* **ESERCIZIO 1**
Rispondi a queste domande sul testo dedicato ai contratti di prossimità.
(a) Quale norma disciplina gli accordi di prossimità?
(b) Su quesito di quale associazione è stato emesso l'interpello 8/2016?
(c) Quale articolo della Costituzione sancisce il limite inderogabile sul trattamento retributivo minimo?
* **ESERCIZIO 2**
In base al testo sui contratti di prossimità, spiega in una-tre frasi perché queste intese non possono fissare livelli retributivi che costituiscano una base imponibile in deroga ai minimali contributivi.

* **TESTO FORNITO**
┄┄┄┄┄┄┄┄┄┄┄┄┄┄┄┄┄┄┄┄

I contratti di prossimità sono stati recentemente oggetto di interventi di prassi al fine di fare maggiore chiarezza sul loro utilizzo e sono stati tracciati in modo più limpido i confini operativi , a cinque anni dalla loro introduzione.

Questo genere di accordi sono utilizzabili in momenti di crisi o di innovazione produttiva, ma non possono derogare ai minimali contributivi. Con la perdita delle agevolazioni, in caso di sanzioni e violazioni pesanti in sede di accertamento ispettivo se il contratto di prossimità è stato stipulato in assenza del rispetto dei dettami normativi. Hanno affrontato il tema, focalizzandosi sui riflessi contributivi e sul rapporto fra la contrattazione nazionale e questo tipo di intese, anche l’interpello 8/2016 e lanota del Lavoro del 24 maggio 2016.

Gli accordi di prossimità sono disciplinati dall’art. 8 del Dl 138/2011 e non sono dunque da confondere con gli “ordinari” contratti di secondo livello. Sia per gli accordi decentrati, che per quelli di prossimità è valido il criterio dell’esigibilità se sottoscritti dalla maggioranza delle rappresentanze sindacali, ma mentre i primi possono muoversi nel perimetro di azione che la norma o – in forma delegata – il contratto collettivo nazionale gli conferisce, i secondi (quelli di prossimità) consentono una deroga molto più grande: possono declinare sia disposizioni di legge che contrattuali, il cui unico limite è quello di non contrastare i vincoli comunitari, costituzionali o delle convenzioni internazionali sul lavoro.

contratti di prossimità

QUALI REQUISITI MINIMI:

 Nello specifico le intese di prossimità devono  attenersi a due condizioni:

  1.  essere portatrici di obiettivi “nobili” quali la gestione  di una crisi aziendale, l’incremento delle competitività,  la qualità dei contratti di lavoro, l’adozione di forme di  partecipazione dei lavoratori, una superiore  occupazione, e così via;
  2.  focalizzare il campo d’azione ai contenuti mirati  elencati dall’art. 8, riguardanti l’organizzazione del  lavoro, quali: la disciplina degli impianti audiovisivi, l’introduzione delle nuove tecnologie, le mansioni dei lavoratori, e così via;

L’interpello 8/2016 (in risposta ad un quesito di Anasfim, l’Associazione nazionale aziende e servizi di field marketing) definisce come questo tipo di intese non possano individuare livelli retributivi tali da costituire una base imponibile in deroga ai minimali contributivi stabiliti dall’art. 1 del Dl 338/1989.

Il Lavoro sostiene questa posizione sotto due profili: 

  1. fra le materie derogabili dai contratti di prossimità non è presente il trattamento retributivo minimo, in merito al quale opera un limite inderogabile sancito dall’art. 36 della Costituzione, e neppure la determinazione dell’imponibile contributivo;
  2. dette intese sono suscettibili di esplicare i propri effetti esclusivamente fra le parti stipulanti e non possono incidere sugli istituti previdenziali quali soggetti creditori della contribuzione.

┄┄┄┄┄┄┄┄┄┄┄┄┄┄┄┄┄┄┄┄

* **DATI ESTRATTI**
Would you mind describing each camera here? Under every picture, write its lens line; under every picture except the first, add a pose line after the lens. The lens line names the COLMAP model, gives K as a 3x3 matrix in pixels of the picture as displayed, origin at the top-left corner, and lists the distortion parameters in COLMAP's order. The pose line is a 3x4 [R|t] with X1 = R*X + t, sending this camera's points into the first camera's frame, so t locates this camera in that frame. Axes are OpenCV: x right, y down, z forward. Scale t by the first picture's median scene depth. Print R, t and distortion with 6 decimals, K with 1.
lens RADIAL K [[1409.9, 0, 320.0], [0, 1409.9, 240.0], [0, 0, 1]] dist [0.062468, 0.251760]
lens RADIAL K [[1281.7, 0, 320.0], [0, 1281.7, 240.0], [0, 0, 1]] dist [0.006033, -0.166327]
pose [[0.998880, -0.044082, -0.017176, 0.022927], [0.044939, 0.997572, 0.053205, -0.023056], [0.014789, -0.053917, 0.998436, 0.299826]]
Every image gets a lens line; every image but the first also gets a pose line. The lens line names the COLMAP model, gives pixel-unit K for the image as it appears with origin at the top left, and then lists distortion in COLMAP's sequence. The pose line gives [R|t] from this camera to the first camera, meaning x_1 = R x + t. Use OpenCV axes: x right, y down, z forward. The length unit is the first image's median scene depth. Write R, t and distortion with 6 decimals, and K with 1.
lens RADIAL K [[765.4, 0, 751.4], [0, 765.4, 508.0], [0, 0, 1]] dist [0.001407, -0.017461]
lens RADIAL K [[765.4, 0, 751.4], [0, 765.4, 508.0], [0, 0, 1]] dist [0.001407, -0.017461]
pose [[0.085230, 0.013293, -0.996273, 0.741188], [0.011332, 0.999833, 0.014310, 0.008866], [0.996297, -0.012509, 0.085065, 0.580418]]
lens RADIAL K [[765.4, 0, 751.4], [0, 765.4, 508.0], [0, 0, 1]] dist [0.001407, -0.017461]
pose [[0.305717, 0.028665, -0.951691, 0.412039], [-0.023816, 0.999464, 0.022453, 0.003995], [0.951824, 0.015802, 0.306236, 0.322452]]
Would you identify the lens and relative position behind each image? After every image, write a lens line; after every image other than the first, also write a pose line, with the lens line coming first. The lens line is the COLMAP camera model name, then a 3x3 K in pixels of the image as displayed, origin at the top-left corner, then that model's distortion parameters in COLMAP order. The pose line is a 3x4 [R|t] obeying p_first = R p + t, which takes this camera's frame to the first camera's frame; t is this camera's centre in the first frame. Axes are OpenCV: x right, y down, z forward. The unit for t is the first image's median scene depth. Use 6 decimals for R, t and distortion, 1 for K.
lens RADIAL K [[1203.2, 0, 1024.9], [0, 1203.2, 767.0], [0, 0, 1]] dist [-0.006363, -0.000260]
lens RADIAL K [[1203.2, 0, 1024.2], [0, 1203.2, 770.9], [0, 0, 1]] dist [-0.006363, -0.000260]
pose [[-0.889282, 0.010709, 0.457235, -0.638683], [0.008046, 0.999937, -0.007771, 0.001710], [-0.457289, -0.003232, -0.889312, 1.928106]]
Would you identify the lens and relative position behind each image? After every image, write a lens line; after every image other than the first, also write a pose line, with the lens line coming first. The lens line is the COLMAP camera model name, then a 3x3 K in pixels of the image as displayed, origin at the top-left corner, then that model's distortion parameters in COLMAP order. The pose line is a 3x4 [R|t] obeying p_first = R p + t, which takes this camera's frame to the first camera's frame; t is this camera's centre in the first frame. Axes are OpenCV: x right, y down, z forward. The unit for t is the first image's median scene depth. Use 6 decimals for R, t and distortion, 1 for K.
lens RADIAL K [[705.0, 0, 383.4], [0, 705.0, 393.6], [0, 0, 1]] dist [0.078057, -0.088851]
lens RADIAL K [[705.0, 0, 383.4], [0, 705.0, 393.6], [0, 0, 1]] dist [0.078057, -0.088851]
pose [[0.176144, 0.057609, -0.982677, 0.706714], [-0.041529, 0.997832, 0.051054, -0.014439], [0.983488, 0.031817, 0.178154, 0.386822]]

┄┄┄┄┄┄┄┄┄┄┄┄┄┄┄┄┄┄┄┄

* **RISULTATO DELL'ESERCIZIO 1**
(a) L'art. 8 del Dl 138/2011.
(b) Anasfim, l'Associazione nazionale aziende e servizi di field marketing.
(c) L'art. 36 della Costituzione.

* **RISULTATO DELL'ESERCIZIO 2**
Il trattamento retributivo minimo e la determinazione dell'imponibile contributivo non rientrano tra le materie derogabili dai contratti di prossimità. Sul trattamento minimo opera infatti il limite inderogabile dell'art. 36 della Costituzione. Inoltre queste intese producono effetti solo fra le parti stipulanti e non possono incidere sugli istituti previdenziali, creditori della contribuzione.